Your goal:
Below is a block of records; reproduce all of them exactly and leave out any pictures.

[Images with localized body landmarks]
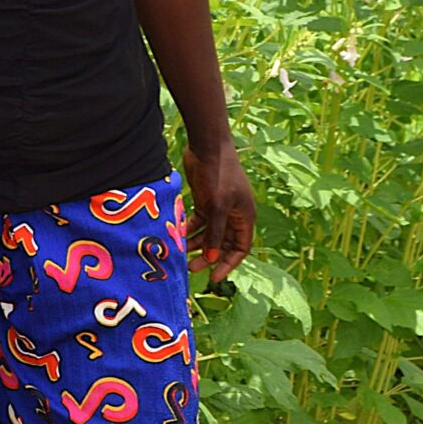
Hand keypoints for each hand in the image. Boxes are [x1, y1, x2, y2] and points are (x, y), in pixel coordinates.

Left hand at [179, 138, 255, 288]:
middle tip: (190, 268)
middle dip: (208, 256)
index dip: (228, 264)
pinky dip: (189, 229)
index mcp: (245, 218)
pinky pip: (199, 221)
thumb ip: (214, 234)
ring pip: (209, 234)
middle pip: (223, 244)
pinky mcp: (205, 200)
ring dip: (196, 244)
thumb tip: (212, 259)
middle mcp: (234, 215)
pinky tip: (177, 236)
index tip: (213, 277)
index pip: (240, 249)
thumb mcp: (216, 206)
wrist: (207, 146)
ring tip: (180, 254)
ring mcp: (219, 207)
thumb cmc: (218, 175)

Result of the task:
Hand keypoints for each hand in the image. Boxes are [x1, y1, x2, y2] and points are (x, y), in pixel coordinates.

Left hand at [179, 138, 255, 288]:
middle tip: (190, 268)
middle dip: (208, 256)
index dip: (228, 264)
pinky dip: (189, 229)
index mcp: (245, 218)
pinky pip: (199, 221)
thumb ip: (214, 234)
ring pip: (209, 234)
middle pip: (223, 244)
pinky mcp: (205, 200)
ring dip: (196, 244)
thumb tip: (212, 259)
middle mcp: (234, 215)
pinky tip: (177, 236)
index tip: (213, 277)
index pip: (240, 249)
thumb mcp: (216, 206)
wrist: (207, 146)
ring tip: (180, 254)
ring mcp: (219, 207)
thumb cmc: (218, 175)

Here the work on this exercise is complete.